(Beginning of Working data)

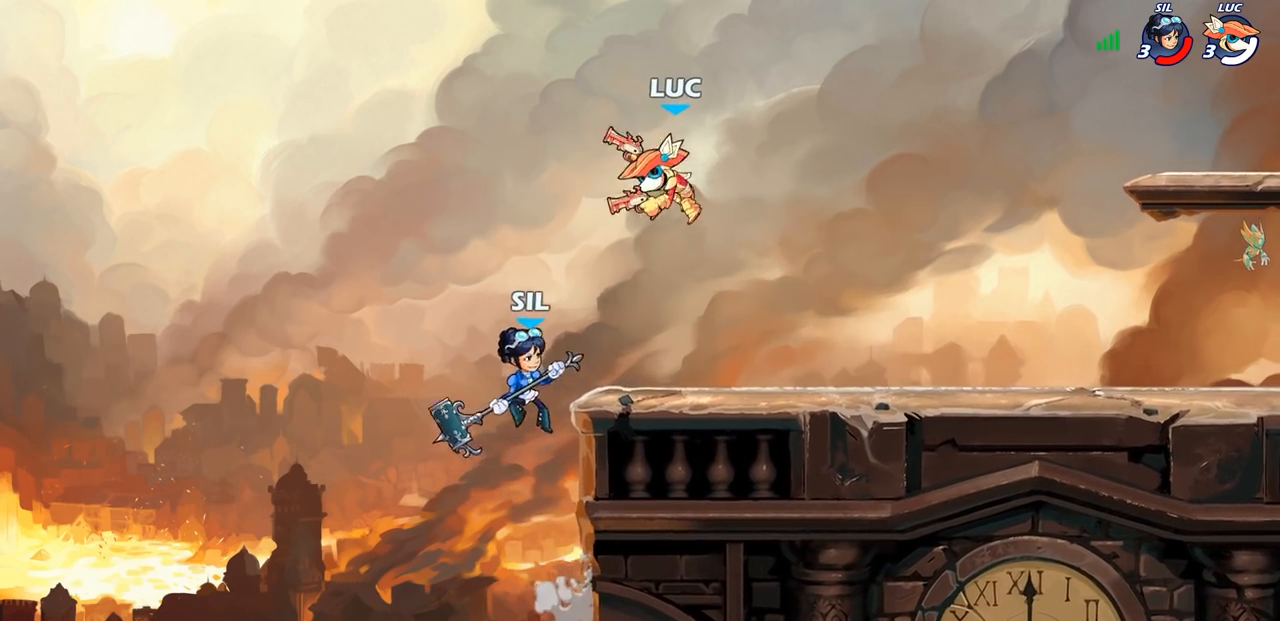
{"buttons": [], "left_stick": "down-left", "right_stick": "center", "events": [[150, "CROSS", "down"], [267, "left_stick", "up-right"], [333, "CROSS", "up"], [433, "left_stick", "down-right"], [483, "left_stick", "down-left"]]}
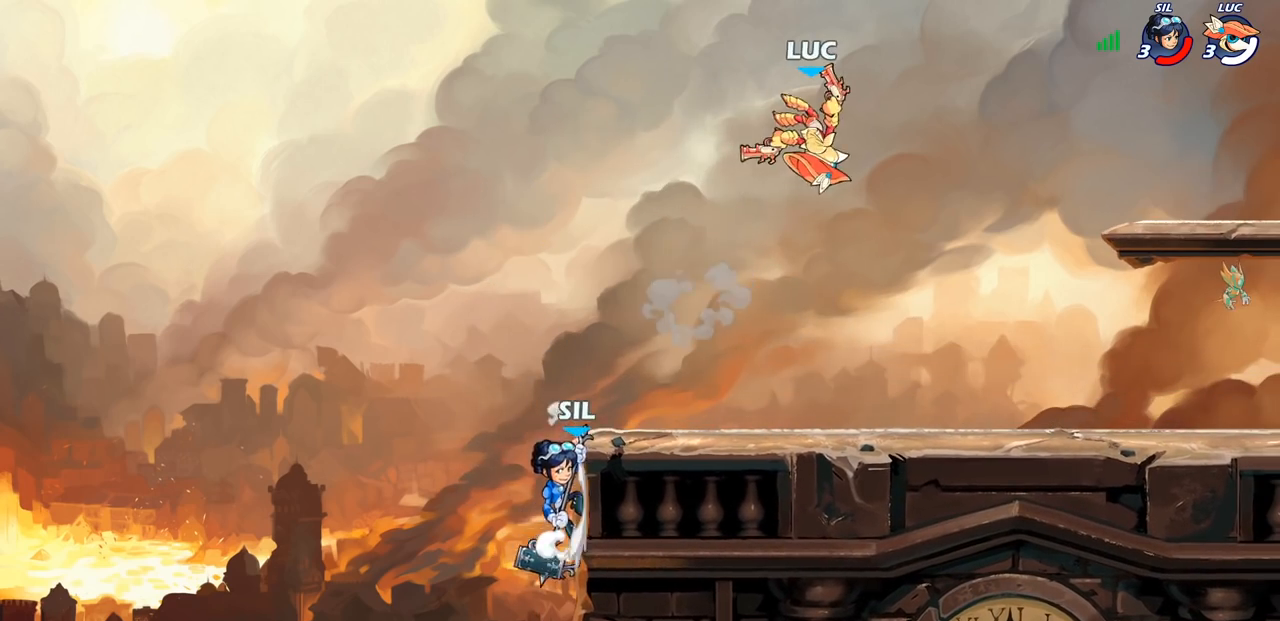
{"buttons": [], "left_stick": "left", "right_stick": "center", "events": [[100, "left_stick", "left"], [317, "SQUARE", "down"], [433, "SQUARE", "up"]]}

(End of Working data)
(Beginning of Working data)

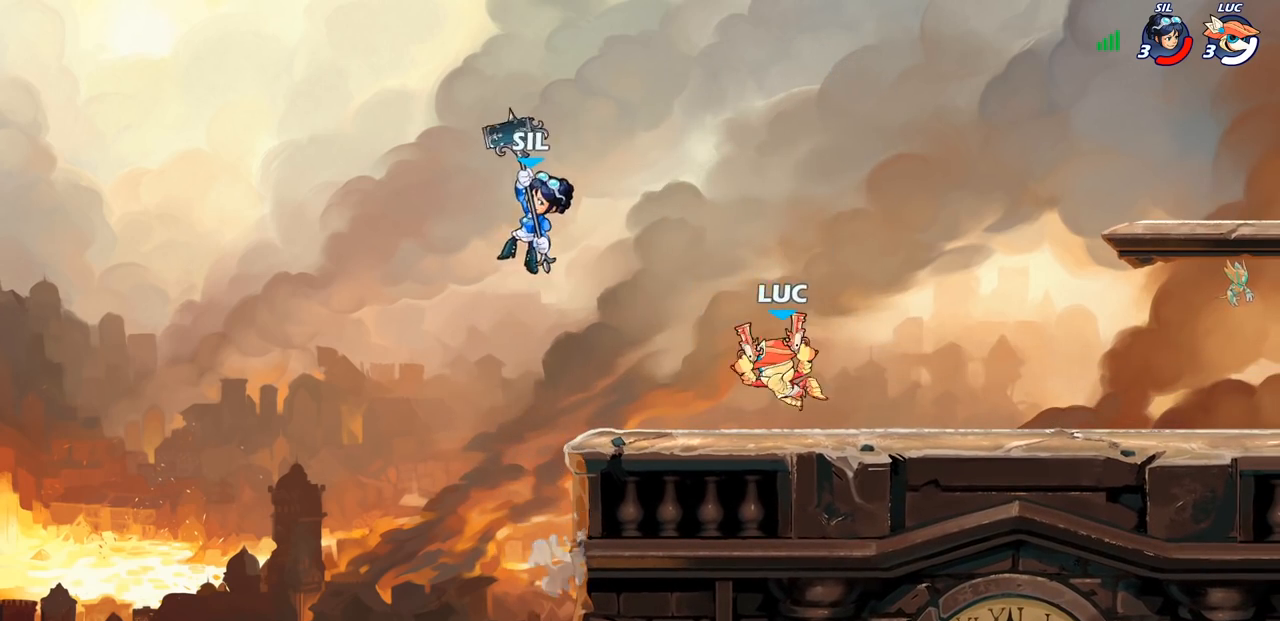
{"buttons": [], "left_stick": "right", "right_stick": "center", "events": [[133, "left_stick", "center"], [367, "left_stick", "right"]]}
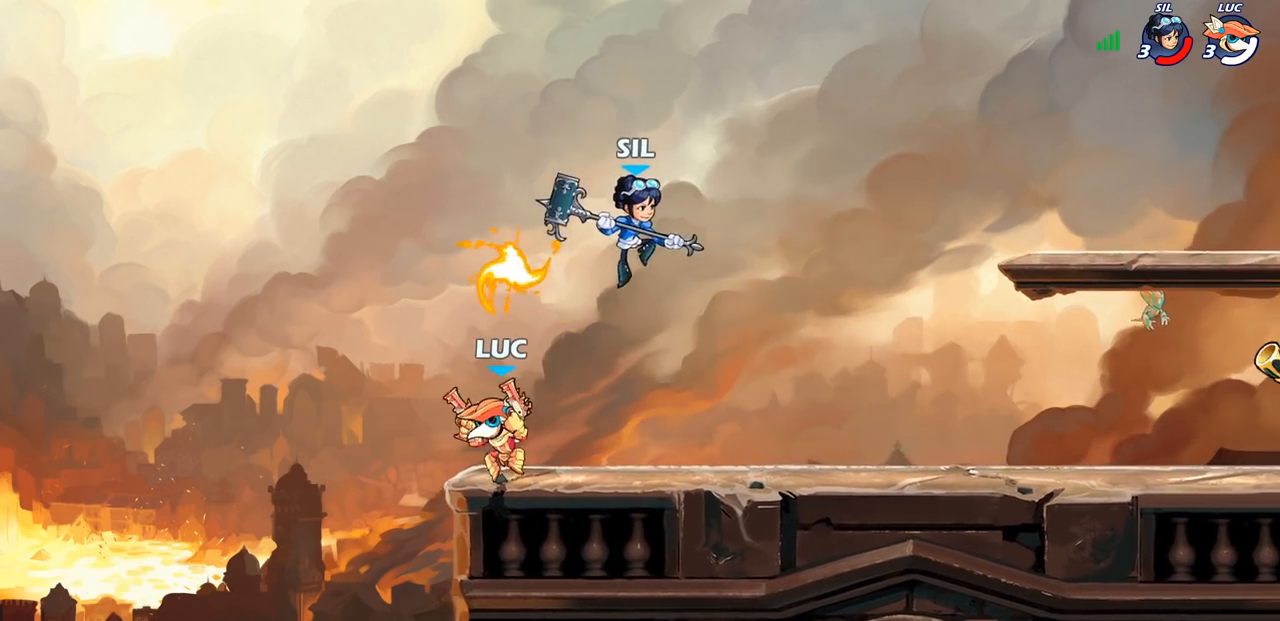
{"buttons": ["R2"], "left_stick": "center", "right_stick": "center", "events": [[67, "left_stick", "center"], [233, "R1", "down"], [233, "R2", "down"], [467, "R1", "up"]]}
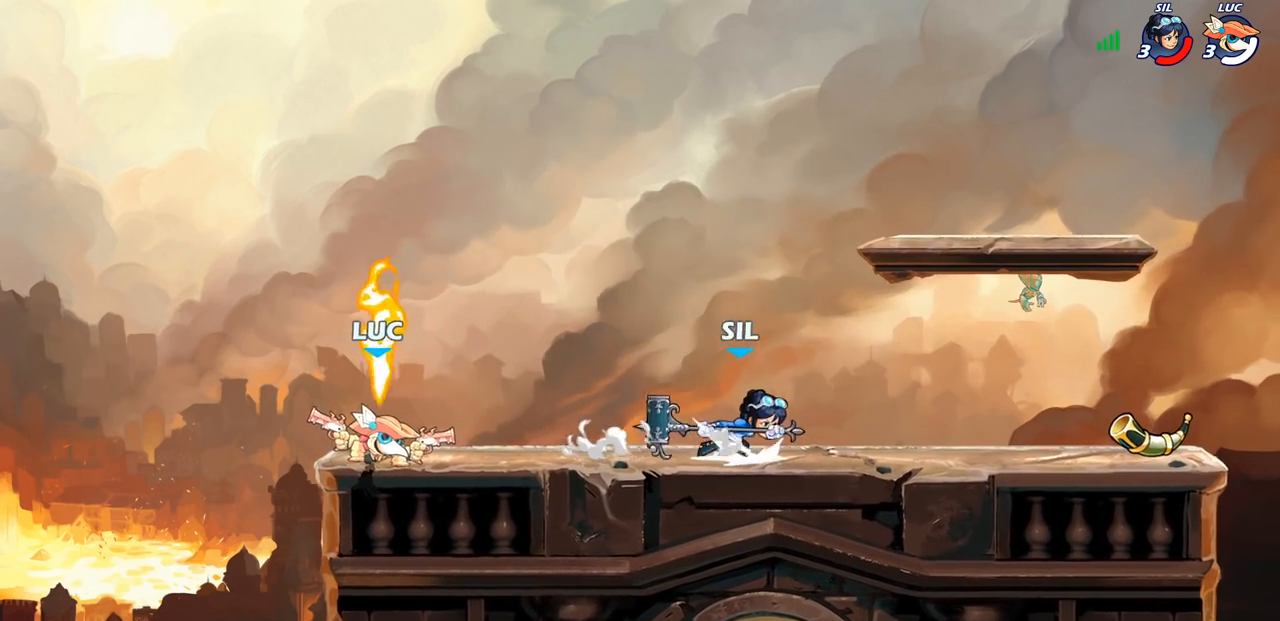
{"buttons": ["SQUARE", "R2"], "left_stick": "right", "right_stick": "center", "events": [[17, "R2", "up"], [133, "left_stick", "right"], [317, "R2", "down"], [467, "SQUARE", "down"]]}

(End of Working data)

_What is needed_: Number of lines above containing "SQUARE": give it, with no other text.

_Task answer_: 2